Daniel Aôndona, Nigeria

in a nightmare, i watched the holy trinity exit my soul—three quiet flames retreating from a body now confined in debris. i have carried too many atrocities, till my whole has become a wretched city of burning cathedrals, too riotous to be made righteous again. yes i know, i know how i wear these attires—sins like silk knitted of emptiness, imperfections folded beneath the bones. i know i ’m no saint, that i may never walk out of this dark room where the walls breathe guilt, but i do not feign it. i sham myself not in the glories of false hosannas. always, i weigh the weight of my iniquities—hoping to lift them high enough for god to see, to cleanse. yet i know how distanced i have eclipsed myself from his grace—say mercy—say forgiveness—say anything that might sound like rain on this arid earth. this is how i sometimes seek the face of god: in poetry verses. forgive, i say, that poets like me may not find heaven after this futile hymn of metaphors and similes.forgive again, but know—there’s not always light at the end of tunnels. sometimes, a tunnel ends only to gift you another, and another— like a nesting doll of sorrow. i do not know what to name this, so i call it the carnation of catastrophes. they bloom badly—grow worse—become worst— become an expanse homing galaxies of pain.and every galaxy spins like a halo around my head, a vestment of regrets. someday i shall wear them all—these regalia of flaws—like a crown made from thorns and truth, telling the world: this is who i am. this is what i have become. hold—during the past sunday’s sermon, the preacher said, “after death there’ll be life.” but an unnamed spirit voiced to me, “after death is death.”

 

Daniel Aôndona is an award-winning writer and arts enthusiast from Benue, Central Nigeria. A member of Hilltop Creative Arts Foundation Abuja, Oyongo Collective, and alumnus of Sprinng Writers Fellowship.
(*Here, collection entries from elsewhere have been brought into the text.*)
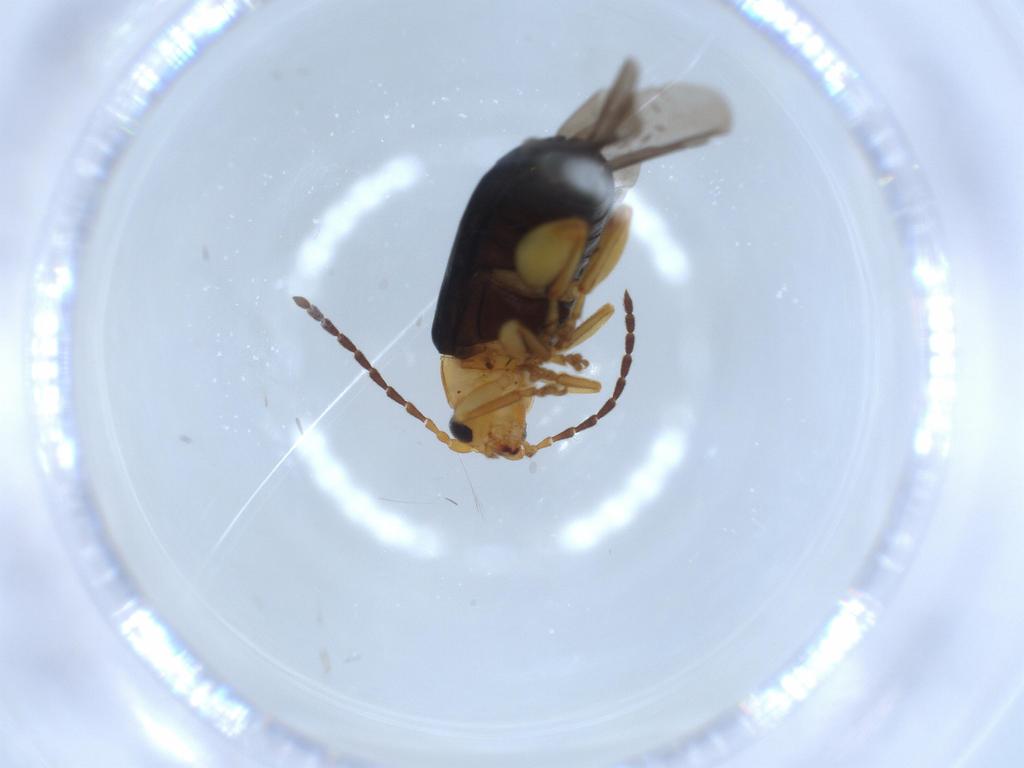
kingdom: Animalia
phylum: Arthropoda
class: Insecta
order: Coleoptera
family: Chrysomelidae
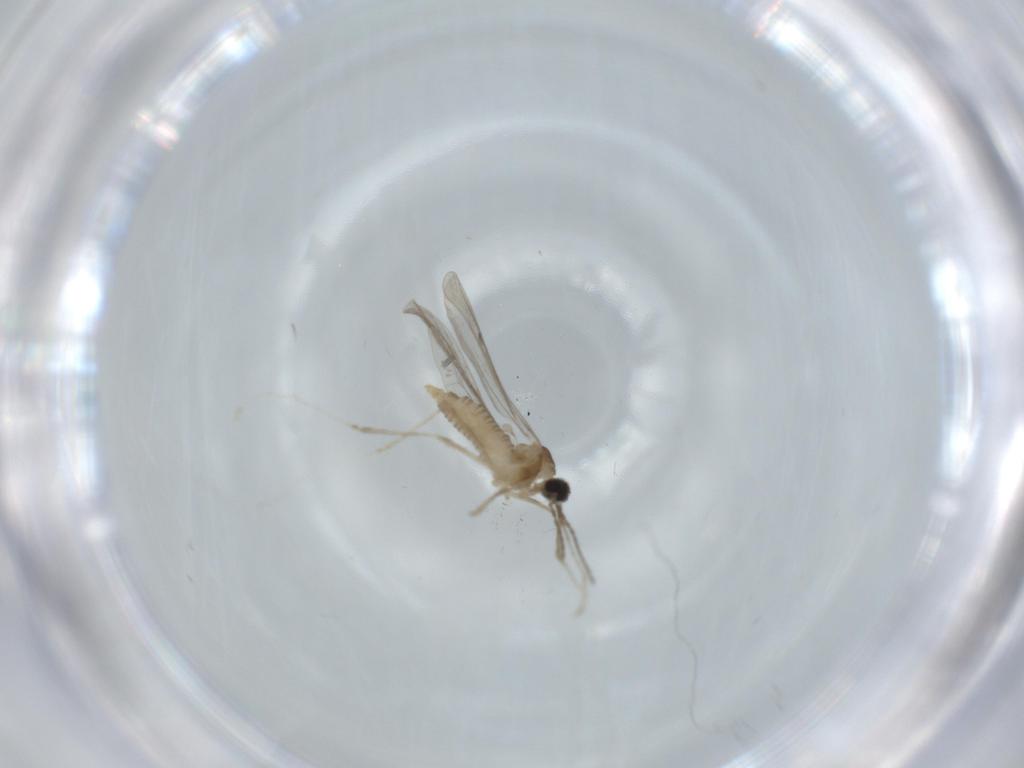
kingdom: Animalia
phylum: Arthropoda
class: Insecta
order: Diptera
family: Cecidomyiidae
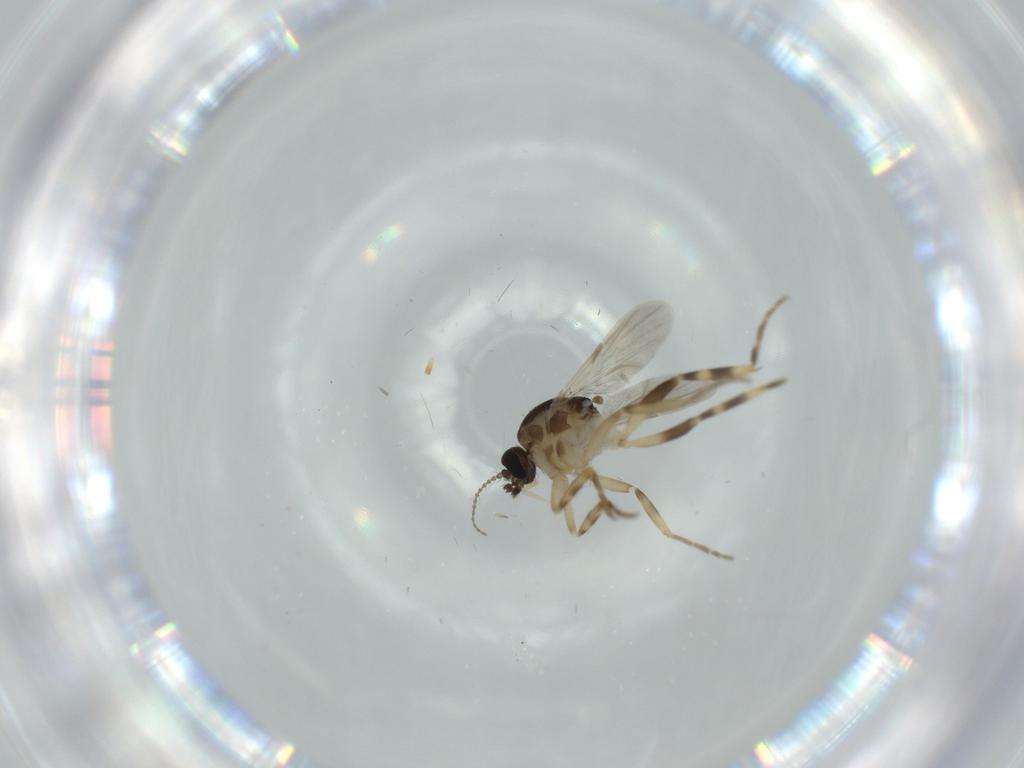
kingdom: Animalia
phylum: Arthropoda
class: Insecta
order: Diptera
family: Ceratopogonidae
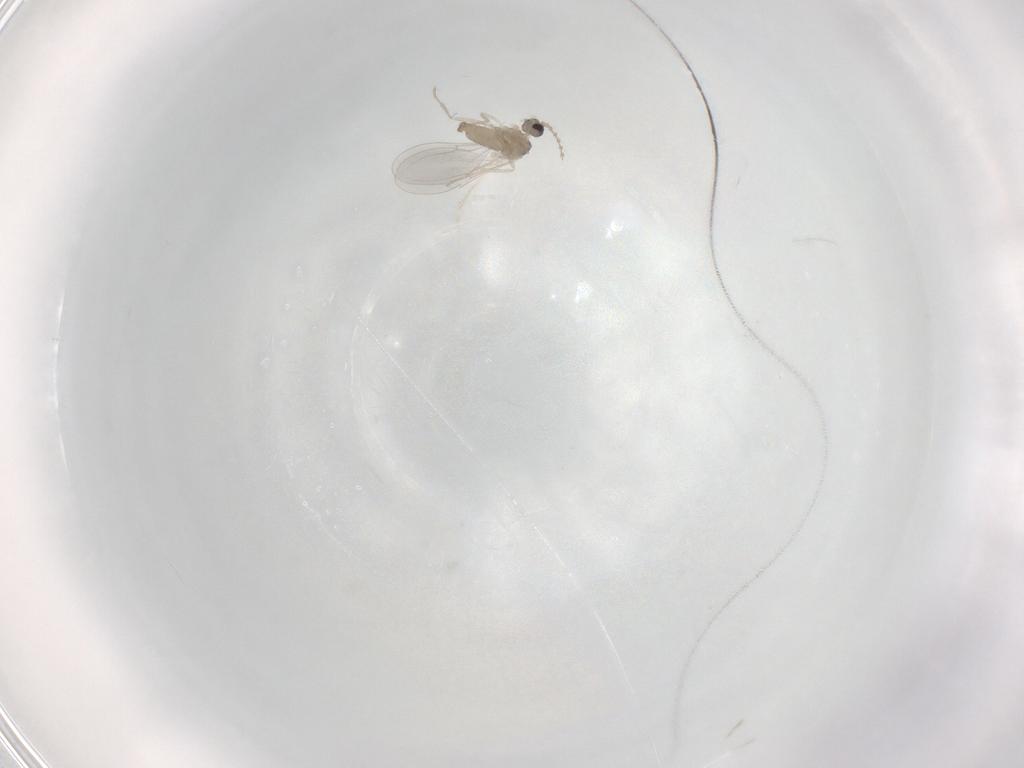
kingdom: Animalia
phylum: Arthropoda
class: Insecta
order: Diptera
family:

He serves as a Feature Editor at Pawners Paper and Editor-in-Chief at Words-Empire Magazine. Daniel won the Splendors of Dawn Poetry and Short Story Contest, TLM Arts Fest 0.2 (Spoken Word), and Poetry Is Life Mother’s Love Award (2025), after placing runner-up in 2024. He was also runner-up in the Pengician Chapbook Series 2024 and shortlisted for the 2025 Akachi Chukwuemeka Prize for Literature.